What was he getting at? “Yeah. They offered the best salary and benefits. But the opportunity to work with William Rutherford was what cinched it for me.”

“I’ll just bet.” That sounded ominous. “I think you can testify to a conspiracy that’s been going on for over half your life.”

Faith sat up in bed. He was making no sense. “What are you talking about?”

“When we were looking at the disk tonight, did you notice the dates on some of those documents? Not the file names themselves, but inside, on the specs and formulas you were reading.”

“No. I was a little preoccupied. Why?”

“They were dated twelve years ago.”

Twelve. The significance of the number toyed with her comprehension. “Maybe they were old designs that Frye just found out about. Dr. Rutherford certainly wouldn’t advertise that he’d invented something that could be used for such a purpose.”

Jonas’s uncharacteristically patient voice told her he wanted her to reach a different conclusion. “You said your parents died about twelve years ago. And that your father did the same kind of work that you and Rutherford did.”

She pulled her knees up to her chest and hugged them. She didn’t want to even consider the possibility of what he was suggesting. She shoved her fingers through her hair and cupped the side of her neck. “My brain’s too tired and my heart’s too afraid to put together what you’re asking me to.”

But Jonas was determined to spell it all out. “I’m guessing that William Rutherford knew your father. Maybe they even worked together on the project.” Faith resisted the urge to cover her ears. “And Rutherford didn’t put your name in as the encryption code—”

“My father did.” She threw back the covers and climbed out of bed. Sleep was out of the question now. “Are you thinking my father was killed, too? That he somehow gave the designs to Dr. Rutherford, and Frye killed him?”

Her skin was a riot of goose bumps, and no amount rubbing her arms or pacing was bringing any heat back into her system. “I hate what you’re saying. I lost the two people I loved most. And you’re suggesting they were murdered over that same stupid disk?”

She was getting frantic now. No way was she strong or gutsy as Jonas had implied. She was falling apart. “And that I was set up before I ever went to work at Eclipse?”

She whirled around, seeing Jonas’s silhouette on the bed as a lighter shadow in the darkness. “Why would anyone do that? Did they think my father had given me the disk? Why would Dr. Rutherford lie? He was always so nice to me. Why would he—?”

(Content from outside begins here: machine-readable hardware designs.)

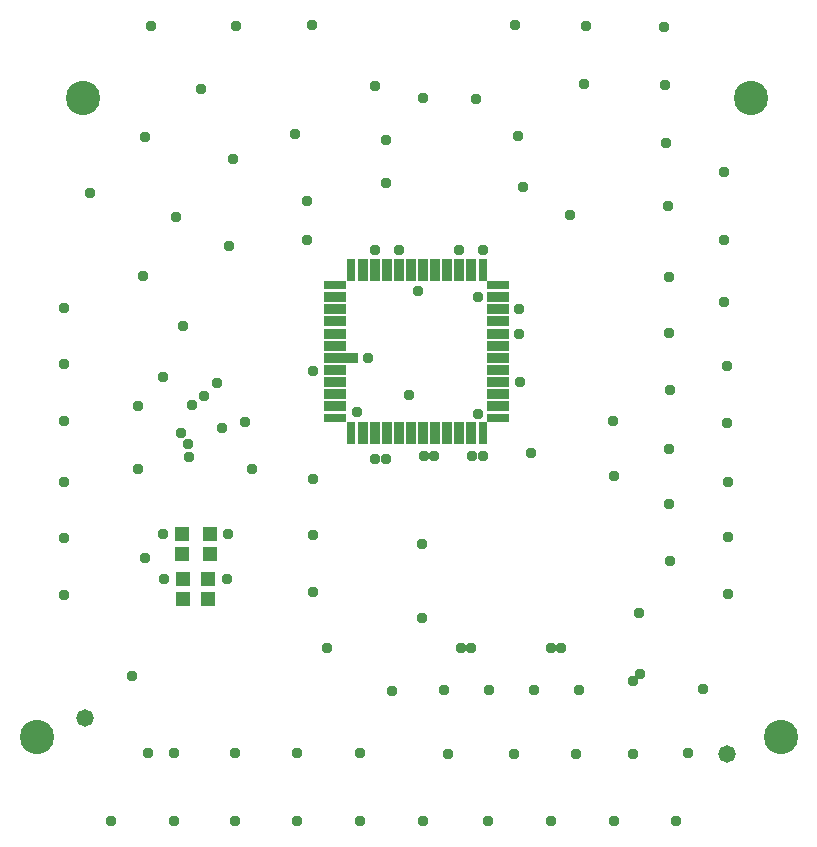
<source format=gbr>
G04 EAGLE Gerber X2 export*
G75*
%MOMM*%
%FSLAX34Y34*%
%LPD*%
%AMOC8*
5,1,8,0,0,1.08239X$1,22.5*%
G01*
%ADD10C,2.903200*%
%ADD11R,1.949169X0.815200*%
%ADD12R,2.955600X0.815200*%
%ADD13R,1.949169X0.789700*%
%ADD14R,0.789700X1.949169*%
%ADD15R,0.815200X1.949169*%
%ADD16C,1.473200*%
%ADD17R,1.203200X1.303200*%
%ADD18C,0.959600*%


D10*
X69500Y650000D03*
X635000Y650000D03*
X30000Y109000D03*
X660000Y109000D03*
D11*
X282982Y420100D03*
D12*
X288006Y430300D03*
D11*
X282982Y409900D03*
X282982Y399700D03*
X282982Y389500D03*
D13*
X282982Y379300D03*
D14*
X295900Y366382D03*
D15*
X306100Y366382D03*
X316300Y366382D03*
X326500Y366382D03*
X336700Y366382D03*
X346900Y366382D03*
X357100Y366382D03*
X367300Y366382D03*
X377500Y366382D03*
X387700Y366382D03*
X397900Y366382D03*
D14*
X408100Y366382D03*
D13*
X421018Y379300D03*
D11*
X421018Y389500D03*
X421018Y399700D03*
X421018Y409900D03*
X421018Y420100D03*
X421018Y430300D03*
X421018Y440500D03*
X421018Y450700D03*
X421018Y460900D03*
X421018Y471100D03*
X421018Y481300D03*
D13*
X421018Y491500D03*
D14*
X408100Y504418D03*
D15*
X397900Y504418D03*
X387700Y504418D03*
X377500Y504418D03*
X367300Y504418D03*
X357100Y504418D03*
X346900Y504418D03*
X336700Y504418D03*
X326500Y504418D03*
X316300Y504418D03*
X306100Y504418D03*
D14*
X295900Y504418D03*
D13*
X282982Y491500D03*
D11*
X282982Y481300D03*
X282982Y471100D03*
X282982Y460900D03*
X282982Y450700D03*
X282982Y440500D03*
D16*
X614759Y94950D03*
X70945Y125430D03*
D17*
X153822Y242790D03*
X153822Y225790D03*
X175082Y242790D03*
X175082Y225790D03*
X152857Y280915D03*
X152857Y263915D03*
X176530Y280915D03*
X176530Y263915D03*
D18*
X122174Y260858D03*
X615442Y230124D03*
X565912Y257810D03*
X615188Y278384D03*
X565658Y306070D03*
X540258Y214122D03*
X615188Y325374D03*
X518668Y329692D03*
X565658Y353060D03*
X518414Y376682D03*
X614426Y375158D03*
X448310Y349250D03*
X356616Y272796D03*
X356362Y209550D03*
X263906Y327406D03*
X263906Y280416D03*
X264160Y232156D03*
X275844Y184150D03*
X565912Y403098D03*
X571754Y38100D03*
X486918Y94996D03*
X518668Y38100D03*
X465328Y38100D03*
X412242Y38100D03*
X357124Y37846D03*
X304038Y37846D03*
X250698Y37846D03*
X197612Y37846D03*
X250698Y95504D03*
X197612Y95504D03*
X378714Y94742D03*
X304038Y95504D03*
X433832Y94996D03*
X146050Y38100D03*
X92964Y38100D03*
X115824Y336042D03*
X52832Y324612D03*
X52832Y277622D03*
X53086Y229362D03*
X115570Y389128D03*
X53086Y376682D03*
X52832Y424942D03*
X52832Y471932D03*
X153670Y457200D03*
X120142Y499110D03*
X148082Y549656D03*
X259080Y529590D03*
X169164Y657352D03*
X196088Y598170D03*
X121412Y616966D03*
X74930Y569722D03*
X127254Y711200D03*
X198882Y710946D03*
X262890Y711708D03*
X437388Y617982D03*
X441960Y575056D03*
X402336Y648970D03*
X357378Y649732D03*
X316484Y659892D03*
X325882Y614680D03*
X325628Y578104D03*
X259080Y562864D03*
X435356Y711708D03*
X495300Y710946D03*
X493522Y662178D03*
X562102Y660908D03*
X560832Y710184D03*
X562610Y612140D03*
X564642Y558292D03*
X611886Y587756D03*
X611886Y530098D03*
X612394Y477266D03*
X565658Y498348D03*
X565658Y451358D03*
X614172Y423418D03*
X594614Y150114D03*
X581152Y95758D03*
X488950Y149098D03*
X451104Y148844D03*
X413004Y148844D03*
X375158Y149098D03*
X330708Y148082D03*
X534733Y156197D03*
X541160Y162624D03*
X316791Y344068D03*
X325879Y344068D03*
X389105Y184531D03*
X398193Y184531D03*
X357660Y346812D03*
X366748Y346812D03*
X465280Y184480D03*
X474368Y184480D03*
X398503Y347066D03*
X438155Y471098D03*
X301600Y384124D03*
X438912Y409880D03*
X438582Y450698D03*
X183058Y408584D03*
X172136Y397916D03*
X161366Y389941D03*
X158598Y357048D03*
X151917Y366293D03*
X345567Y398323D03*
X186944Y370840D03*
X206273Y375844D03*
X212141Y335991D03*
X264058Y419303D03*
X158826Y345846D03*
X407591Y347066D03*
X316306Y521081D03*
X336677Y521081D03*
X387680Y521081D03*
X408102Y521081D03*
X403835Y481279D03*
X352755Y486613D03*
X310236Y430301D03*
X404038Y382270D03*
X192227Y281076D03*
X137185Y280670D03*
X137160Y413944D03*
X124358Y95174D03*
X192710Y524891D03*
X481228Y551282D03*
X535000Y94539D03*
X146101Y95275D03*
X248869Y620039D03*
X138049Y242748D03*
X190830Y242824D03*
X110769Y160807D03*
M02*

</source>
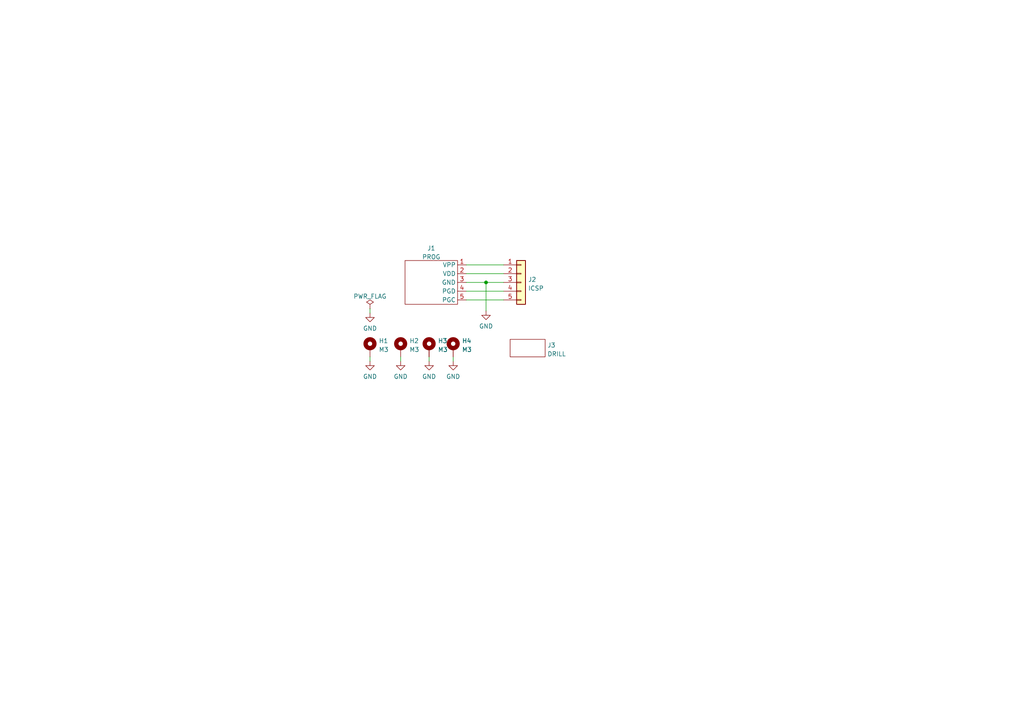
<source format=kicad_sch>
(kicad_sch (version 20211123) (generator eeschema)

  (uuid 7fc2c2fa-2cca-47e6-b1dc-0c96a1c5da2e)

  (paper "A4")

  (title_block
    (title "RC Programmer")
    (date "2024-09-01")
    (rev "1")
  )

  

  (junction (at 140.97 81.915) (diameter 0) (color 0 0 0 0)
    (uuid 756f9439-e82e-4bc3-8df7-aa983f1dbcd1)
  )

  (wire (pts (xy 107.315 89.535) (xy 107.315 90.805))
    (stroke (width 0) (type default) (color 0 0 0 0))
    (uuid 17c59e28-e7d8-46e3-973b-1acfcd745245)
  )
  (wire (pts (xy 135.255 81.915) (xy 140.97 81.915))
    (stroke (width 0) (type default) (color 0 0 0 0))
    (uuid 1c23e3f6-0aa0-4a41-bb90-25e6190c9323)
  )
  (wire (pts (xy 135.255 84.455) (xy 146.05 84.455))
    (stroke (width 0) (type default) (color 0 0 0 0))
    (uuid 44a4504e-eda7-4882-987a-be81b43e9616)
  )
  (wire (pts (xy 107.315 103.505) (xy 107.315 104.775))
    (stroke (width 0) (type default) (color 0 0 0 0))
    (uuid 4d8e33da-27d8-4644-ab30-07d23eef8ac7)
  )
  (wire (pts (xy 135.255 76.835) (xy 146.05 76.835))
    (stroke (width 0) (type default) (color 0 0 0 0))
    (uuid 4ee83571-eeae-453b-b70d-a9c60d4d6cde)
  )
  (wire (pts (xy 116.205 103.505) (xy 116.205 104.775))
    (stroke (width 0) (type default) (color 0 0 0 0))
    (uuid 697ab505-7bd3-4236-9ba0-ca8627cf18d4)
  )
  (wire (pts (xy 131.445 103.505) (xy 131.445 104.775))
    (stroke (width 0) (type default) (color 0 0 0 0))
    (uuid 97a44dbe-cdd5-4ae6-982e-6dc15b9bf662)
  )
  (wire (pts (xy 135.255 79.375) (xy 146.05 79.375))
    (stroke (width 0) (type default) (color 0 0 0 0))
    (uuid 98ff3652-7a63-4e65-9fc0-fd6a36bad957)
  )
  (wire (pts (xy 124.46 103.505) (xy 124.46 104.775))
    (stroke (width 0) (type default) (color 0 0 0 0))
    (uuid dd133afb-32a7-4d3b-8e96-644ce9f518d8)
  )
  (wire (pts (xy 140.97 81.915) (xy 140.97 90.17))
    (stroke (width 0) (type default) (color 0 0 0 0))
    (uuid eaa6aaf7-cb56-4793-a4bc-11c3aee4ac09)
  )
  (wire (pts (xy 135.255 86.995) (xy 146.05 86.995))
    (stroke (width 0) (type default) (color 0 0 0 0))
    (uuid f845d958-f267-4f6a-aecf-de521a21092a)
  )
  (wire (pts (xy 140.97 81.915) (xy 146.05 81.915))
    (stroke (width 0) (type default) (color 0 0 0 0))
    (uuid fa849f7f-a59a-4785-8615-e415cd8ca31e)
  )

  (symbol (lib_id "power:GND") (at 107.315 90.805 0) (unit 1)
    (in_bom yes) (on_board yes) (fields_autoplaced)
    (uuid 02a26a8a-1de7-4cd4-8a6b-edb251842eff)
    (property "Reference" "#PWR02" (id 0) (at 107.315 97.155 0)
      (effects (font (size 1.27 1.27)) hide)
    )
    (property "Value" "GND" (id 1) (at 107.315 95.2484 0))
    (property "Footprint" "" (id 2) (at 107.315 90.805 0)
      (effects (font (size 1.27 1.27)) hide)
    )
    (property "Datasheet" "" (id 3) (at 107.315 90.805 0)
      (effects (font (size 1.27 1.27)) hide)
    )
    (pin "1" (uuid cab377d8-a545-4de5-8f4a-a0f3c007df5f))
  )

  (symbol (lib_id "Mechanical:MountingHole_Pad") (at 131.445 100.965 0) (unit 1)
    (in_bom yes) (on_board yes) (fields_autoplaced)
    (uuid 20a37702-02fe-4572-baab-b0e82afc000b)
    (property "Reference" "H4" (id 0) (at 133.985 98.8603 0)
      (effects (font (size 1.27 1.27)) (justify left))
    )
    (property "Value" "M3" (id 1) (at 133.985 101.3972 0)
      (effects (font (size 1.27 1.27)) (justify left))
    )
    (property "Footprint" "MountingHole:MountingHole_3.2mm_M3_Pad" (id 2) (at 131.445 100.965 0)
      (effects (font (size 1.27 1.27)) hide)
    )
    (property "Datasheet" "" (id 3) (at 131.445 100.965 0)
      (effects (font (size 1.27 1.27)) hide)
    )
    (pin "1" (uuid 8fb495ef-4d89-4011-9dfb-7c0ac5ac42b9))
  )

  (symbol (lib_id "power:PWR_FLAG") (at 107.315 89.535 0) (unit 1)
    (in_bom yes) (on_board yes) (fields_autoplaced)
    (uuid 2c3c596d-6d5b-4393-abf0-388dbe35d331)
    (property "Reference" "#FLG01" (id 0) (at 107.315 87.63 0)
      (effects (font (size 1.27 1.27)) hide)
    )
    (property "Value" "PWR_FLAG" (id 1) (at 107.315 85.9592 0))
    (property "Footprint" "" (id 2) (at 107.315 89.535 0)
      (effects (font (size 1.27 1.27)) hide)
    )
    (property "Datasheet" "~" (id 3) (at 107.315 89.535 0)
      (effects (font (size 1.27 1.27)) hide)
    )
    (pin "1" (uuid 816f17a1-0aa5-4568-8c34-83b67575b0b8))
  )

  (symbol (lib_id "Mechanical:MountingHole_Pad") (at 116.205 100.965 0) (unit 1)
    (in_bom yes) (on_board yes) (fields_autoplaced)
    (uuid 2f6a68c5-e9cc-42d8-9d87-609e3a40df73)
    (property "Reference" "H2" (id 0) (at 118.745 98.8603 0)
      (effects (font (size 1.27 1.27)) (justify left))
    )
    (property "Value" "M3" (id 1) (at 118.745 101.3972 0)
      (effects (font (size 1.27 1.27)) (justify left))
    )
    (property "Footprint" "MountingHole:MountingHole_3.2mm_M3_Pad" (id 2) (at 116.205 100.965 0)
      (effects (font (size 1.27 1.27)) hide)
    )
    (property "Datasheet" "" (id 3) (at 116.205 100.965 0)
      (effects (font (size 1.27 1.27)) hide)
    )
    (pin "1" (uuid 8997a888-3d24-4c50-bd6c-eef540cf5e9a))
  )

  (symbol (lib_id "rcprog:progpins") (at 125.095 81.915 0) (unit 1)
    (in_bom yes) (on_board yes) (fields_autoplaced)
    (uuid 39f931f8-ec44-486e-89f9-0f08160ca80e)
    (property "Reference" "J1" (id 0) (at 125.095 71.9922 0))
    (property "Value" "PROG" (id 1) (at 125.095 74.5291 0))
    (property "Footprint" "rcprog:progpins" (id 2) (at 122.555 79.375 0)
      (effects (font (size 1.27 1.27)) hide)
    )
    (property "Datasheet" "" (id 3) (at 122.555 79.375 0)
      (effects (font (size 1.27 1.27)) hide)
    )
    (pin "1" (uuid 820efe4e-8d24-4285-9c18-894937f61c94))
    (pin "2" (uuid 775ff463-6b3d-45be-b774-04ce566b3a4a))
    (pin "3" (uuid 11c847c8-5858-4345-a59e-1f6a143febb2))
    (pin "4" (uuid 5a47a4e3-d5a6-4a9a-9cc0-6cf7c9380237))
    (pin "5" (uuid 53b657fe-56ef-4cd3-9cf6-650690eb8e25))
  )

  (symbol (lib_id "Mechanical:MountingHole_Pad") (at 107.315 100.965 0) (unit 1)
    (in_bom yes) (on_board yes) (fields_autoplaced)
    (uuid 6f00439c-e49e-46a8-965d-c649ad7b0d65)
    (property "Reference" "H1" (id 0) (at 109.855 98.8603 0)
      (effects (font (size 1.27 1.27)) (justify left))
    )
    (property "Value" "M3" (id 1) (at 109.855 101.3972 0)
      (effects (font (size 1.27 1.27)) (justify left))
    )
    (property "Footprint" "MountingHole:MountingHole_3.2mm_M3_Pad" (id 2) (at 107.315 100.965 0)
      (effects (font (size 1.27 1.27)) hide)
    )
    (property "Datasheet" "" (id 3) (at 107.315 100.965 0)
      (effects (font (size 1.27 1.27)) hide)
    )
    (pin "1" (uuid aa1a77e0-69ca-434e-9740-a71c8f8d588d))
  )

  (symbol (lib_id "rcprog:progdrill") (at 153.035 100.965 0) (unit 1)
    (in_bom yes) (on_board yes) (fields_autoplaced)
    (uuid 7df68e86-3da2-4877-879f-55b78d1a36c9)
    (property "Reference" "J3" (id 0) (at 158.75 100.1303 0)
      (effects (font (size 1.27 1.27)) (justify left))
    )
    (property "Value" "DRILL" (id 1) (at 158.75 102.6672 0)
      (effects (font (size 1.27 1.27)) (justify left))
    )
    (property "Footprint" "rcprog:drillpins" (id 2) (at 153.035 100.965 0)
      (effects (font (size 1.27 1.27)) hide)
    )
    (property "Datasheet" "" (id 3) (at 153.035 100.965 0)
      (effects (font (size 1.27 1.27)) hide)
    )
  )

  (symbol (lib_id "power:GND") (at 107.315 104.775 0) (unit 1)
    (in_bom yes) (on_board yes) (fields_autoplaced)
    (uuid 9f50cd1f-a537-4929-b1d4-9bcdbda6ac0d)
    (property "Reference" "#PWR03" (id 0) (at 107.315 111.125 0)
      (effects (font (size 1.27 1.27)) hide)
    )
    (property "Value" "GND" (id 1) (at 107.315 109.2184 0))
    (property "Footprint" "" (id 2) (at 107.315 104.775 0)
      (effects (font (size 1.27 1.27)) hide)
    )
    (property "Datasheet" "" (id 3) (at 107.315 104.775 0)
      (effects (font (size 1.27 1.27)) hide)
    )
    (pin "1" (uuid 2c3edfe5-a475-4d40-8410-be19b0affaeb))
  )

  (symbol (lib_id "Mechanical:MountingHole_Pad") (at 124.46 100.965 0) (unit 1)
    (in_bom yes) (on_board yes) (fields_autoplaced)
    (uuid a9b25a0e-c5b8-46eb-8c85-6d8937b11682)
    (property "Reference" "H3" (id 0) (at 127 98.8603 0)
      (effects (font (size 1.27 1.27)) (justify left))
    )
    (property "Value" "M3" (id 1) (at 127 101.3972 0)
      (effects (font (size 1.27 1.27)) (justify left))
    )
    (property "Footprint" "MountingHole:MountingHole_3.2mm_M3_Pad" (id 2) (at 124.46 100.965 0)
      (effects (font (size 1.27 1.27)) hide)
    )
    (property "Datasheet" "" (id 3) (at 124.46 100.965 0)
      (effects (font (size 1.27 1.27)) hide)
    )
    (pin "1" (uuid ce22d6fc-c2ca-4895-837d-cc28f11882fd))
  )

  (symbol (lib_id "power:GND") (at 124.46 104.775 0) (unit 1)
    (in_bom yes) (on_board yes) (fields_autoplaced)
    (uuid ac3e28d0-3b50-4372-87a2-bd1d6e870d19)
    (property "Reference" "#PWR05" (id 0) (at 124.46 111.125 0)
      (effects (font (size 1.27 1.27)) hide)
    )
    (property "Value" "GND" (id 1) (at 124.46 109.2184 0))
    (property "Footprint" "" (id 2) (at 124.46 104.775 0)
      (effects (font (size 1.27 1.27)) hide)
    )
    (property "Datasheet" "" (id 3) (at 124.46 104.775 0)
      (effects (font (size 1.27 1.27)) hide)
    )
    (pin "1" (uuid 82bc8d1b-5b97-4fa8-84e7-6886e6d001dc))
  )

  (symbol (lib_id "power:GND") (at 131.445 104.775 0) (unit 1)
    (in_bom yes) (on_board yes) (fields_autoplaced)
    (uuid ae332695-3dad-4450-94e8-b6c512e2e902)
    (property "Reference" "#PWR06" (id 0) (at 131.445 111.125 0)
      (effects (font (size 1.27 1.27)) hide)
    )
    (property "Value" "GND" (id 1) (at 131.445 109.2184 0))
    (property "Footprint" "" (id 2) (at 131.445 104.775 0)
      (effects (font (size 1.27 1.27)) hide)
    )
    (property "Datasheet" "" (id 3) (at 131.445 104.775 0)
      (effects (font (size 1.27 1.27)) hide)
    )
    (pin "1" (uuid a58d2657-a369-4eaa-a70a-7f28f83f4f5b))
  )

  (symbol (lib_id "Connector_Generic:Conn_01x05") (at 151.13 81.915 0) (unit 1)
    (in_bom yes) (on_board yes) (fields_autoplaced)
    (uuid be2e37eb-5d60-4984-b08c-731f2c052695)
    (property "Reference" "J2" (id 0) (at 153.162 81.0803 0)
      (effects (font (size 1.27 1.27)) (justify left))
    )
    (property "Value" "ICSP" (id 1) (at 153.162 83.6172 0)
      (effects (font (size 1.27 1.27)) (justify left))
    )
    (property "Footprint" "Connector_PinHeader_2.54mm:PinHeader_1x05_P2.54mm_Horizontal" (id 2) (at 151.13 81.915 0)
      (effects (font (size 1.27 1.27)) hide)
    )
    (property "Datasheet" "" (id 3) (at 151.13 81.915 0)
      (effects (font (size 1.27 1.27)) hide)
    )
    (pin "1" (uuid dab5aec0-252a-418e-bdc4-16e08cf5b219))
    (pin "2" (uuid 93f83027-80f6-4a29-a464-345b765fed0d))
    (pin "3" (uuid d66ff026-9a76-4da3-8128-67cb4895f870))
    (pin "4" (uuid 111cdcd0-2fea-45cc-8296-17c77d045a88))
    (pin "5" (uuid c694839e-e7c7-4b9c-adb0-208d88e2facb))
  )

  (symbol (lib_id "power:GND") (at 140.97 90.17 0) (unit 1)
    (in_bom yes) (on_board yes) (fields_autoplaced)
    (uuid e6177bdc-4d8d-4d8f-bc58-b113fe74b009)
    (property "Reference" "#PWR01" (id 0) (at 140.97 96.52 0)
      (effects (font (size 1.27 1.27)) hide)
    )
    (property "Value" "GND" (id 1) (at 140.97 94.6134 0))
    (property "Footprint" "" (id 2) (at 140.97 90.17 0)
      (effects (font (size 1.27 1.27)) hide)
    )
    (property "Datasheet" "" (id 3) (at 140.97 90.17 0)
      (effects (font (size 1.27 1.27)) hide)
    )
    (pin "1" (uuid a7002ffe-3d64-4cb7-98f7-159d4c54fe8a))
  )

  (symbol (lib_id "power:GND") (at 116.205 104.775 0) (unit 1)
    (in_bom yes) (on_board yes) (fields_autoplaced)
    (uuid fd3abf69-bb97-4541-8b8d-f92e17370847)
    (property "Reference" "#PWR04" (id 0) (at 116.205 111.125 0)
      (effects (font (size 1.27 1.27)) hide)
    )
    (property "Value" "GND" (id 1) (at 116.205 109.2184 0))
    (property "Footprint" "" (id 2) (at 116.205 104.775 0)
      (effects (font (size 1.27 1.27)) hide)
    )
    (property "Datasheet" "" (id 3) (at 116.205 104.775 0)
      (effects (font (size 1.27 1.27)) hide)
    )
    (pin "1" (uuid f6487a5b-42b0-44d9-930f-c7aedde46a0f))
  )

  (sheet_instances
    (path "/" (page "1"))
  )

  (symbol_instances
    (path "/2c3c596d-6d5b-4393-abf0-388dbe35d331"
      (reference "#FLG01") (unit 1) (value "PWR_FLAG") (footprint "")
    )
    (path "/e6177bdc-4d8d-4d8f-bc58-b113fe74b009"
      (reference "#PWR01") (unit 1) (value "GND") (footprint "")
    )
    (path "/02a26a8a-1de7-4cd4-8a6b-edb251842eff"
      (reference "#PWR02") (unit 1) (value "GND") (footprint "")
    )
    (path "/9f50cd1f-a537-4929-b1d4-9bcdbda6ac0d"
      (reference "#PWR03") (unit 1) (value "GND") (footprint "")
    )
    (path "/fd3abf69-bb97-4541-8b8d-f92e17370847"
      (reference "#PWR04") (unit 1) (value "GND") (footprint "")
    )
    (path "/ac3e28d0-3b50-4372-87a2-bd1d6e870d19"
      (reference "#PWR05") (unit 1) (value "GND") (footprint "")
    )
    (path "/ae332695-3dad-4450-94e8-b6c512e2e902"
      (reference "#PWR06") (unit 1) (value "GND") (footprint "")
    )
    (path "/6f00439c-e49e-46a8-965d-c649ad7b0d65"
      (reference "H1") (unit 1) (value "M3") (footprint "MountingHole:MountingHole_3.2mm_M3_Pad")
    )
    (path "/2f6a68c5-e9cc-42d8-9d87-609e3a40df73"
      (reference "H2") (unit 1) (value "M3") (footprint "MountingHole:MountingHole_3.2mm_M3_Pad")
    )
    (path "/a9b25a0e-c5b8-46eb-8c85-6d8937b11682"
      (reference "H3") (unit 1) (value "M3") (footprint "MountingHole:MountingHole_3.2mm_M3_Pad")
    )
    (path "/20a37702-02fe-4572-baab-b0e82afc000b"
      (reference "H4") (unit 1) (value "M3") (footprint "MountingHole:MountingHole_3.2mm_M3_Pad")
    )
    (path "/39f931f8-ec44-486e-89f9-0f08160ca80e"
      (reference "J1") (unit 1) (value "PROG") (footprint "rcprog:progpins")
    )
    (path "/be2e37eb-5d60-4984-b08c-731f2c052695"
      (reference "J2") (unit 1) (value "ICSP") (footprint "Connector_PinHeader_2.54mm:PinHeader_1x05_P2.54mm_Horizontal")
    )
    (path "/7df68e86-3da2-4877-879f-55b78d1a36c9"
      (reference "J3") (unit 1) (value "DRILL") (footprint "rcprog:drillpins")
    )
  )
)

</source>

“Maybe he thought he was protecting you by keeping you close.” Jonas the shadow was up and moving now, with a stealth that matched his catlike eyes. “Maybe he needed you there to divert suspicion from himself. Frye must have suspected he had that disk, or they wouldn’t have searched the lab and killed him.” Big, strong hands closed around her shoulders. “Maybe Frye and Rutherford didn’t know the codes to get into that disk, but as your father’s daughter, you might. Without realizing it, you could be the key to unlocking all that information.”